Air sungai itu berkilau di bawah sinar matahari, namun di beberapa bagian terlihat bayangan gelap. Bima tersenyum tipis, menyadari bahwa sungai itu mirip dengan perjalanan hidup dan hubungan antar manusia. Ada bagian-bagian yang bercahaya, di mana kebahagiaan dan kepercayaan bersinar terang. Namun ada pula bagian-bagian gelap, di mana kesedihan dan keraguan kadang menyelinap. Sungai itu terus mengalir, tak peduli dengan apa yang dilewatinya.
Bima menyadari bahwa hidup adalah perjalanan penuh liku, di mana ia sering terjebak dalam keraguan dan merasa terasing di tengah keramaian. Meski masih ada hubungan yang belum sepenuhnya membaik, ia mulai melihat keberadaan orang-orang yang menunjukkan bahwa kejujuran dan ketulusan tetap bermakna. Bima belajar bahwa kesalahan bukan akhir segalanya, selalu ada harapan untuk memulai kembali, memperbaiki diri, dan menemukan jati diri. Di tengah kepentingan dan ketidakpastian hidup, ia mulai memahami bahwa persahabatan tulus dan kepercayaan adalah sesuatu yang harus dijaga.
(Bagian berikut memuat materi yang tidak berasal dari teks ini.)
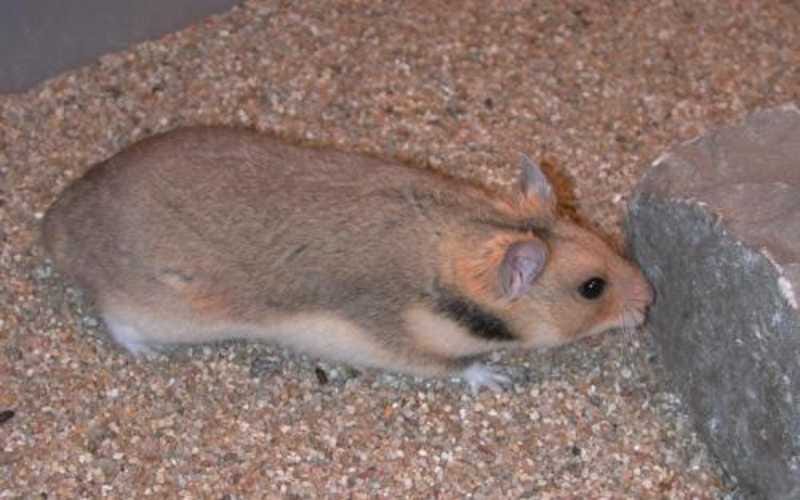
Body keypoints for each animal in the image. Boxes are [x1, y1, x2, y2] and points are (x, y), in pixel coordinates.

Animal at [43, 126, 652, 390]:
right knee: (116, 319)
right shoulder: (394, 342)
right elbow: (454, 365)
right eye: (592, 288)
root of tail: (54, 221)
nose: (650, 297)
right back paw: (143, 353)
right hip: (159, 311)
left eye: (601, 236)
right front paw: (495, 377)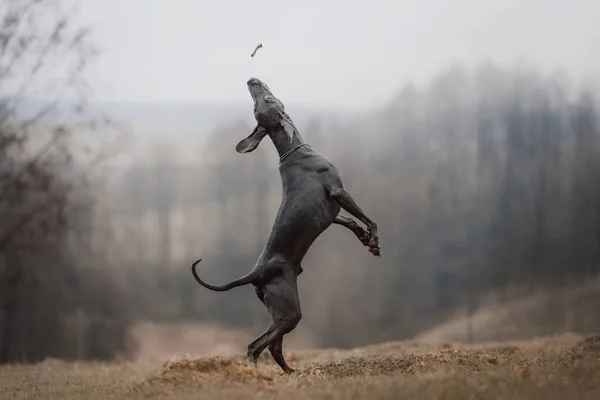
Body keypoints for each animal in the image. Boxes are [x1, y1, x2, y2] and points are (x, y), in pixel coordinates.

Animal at [192, 79, 380, 376]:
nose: (252, 80)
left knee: (273, 346)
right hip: (290, 312)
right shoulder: (338, 192)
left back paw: (291, 373)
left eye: (262, 101)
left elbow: (349, 222)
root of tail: (255, 273)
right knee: (256, 346)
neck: (296, 150)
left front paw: (363, 238)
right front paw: (373, 240)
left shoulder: (329, 212)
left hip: (277, 310)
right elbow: (366, 217)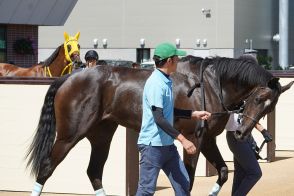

Saat Bima masih tenggelam dalam pemikirannya, memandangi aliran sungai dari jendela bis, ponselnya bergetar. Ia meraba saku, mengeluarkan ponsel, dan melihat sebuah notifikasi pesan baru.
Dari Trisha.
Jantung Bima berdegup kencang. Tangannya gemetar saat ia membuka pesan itu. Matanya melebar membaca kalimat pertama:
“Bima, ada waktu buat ngobrol? Ada sesuatu yang harus kau tahu…”
Bima menelan ludah. Apa yang ingin Trisha sampaikan? Apakah ini akan mengubah segalanya lagi?
Bis berhenti di terminal. Bima turun dengan pikiran bingung, pesan itu masih terbuka di layar ponselnya.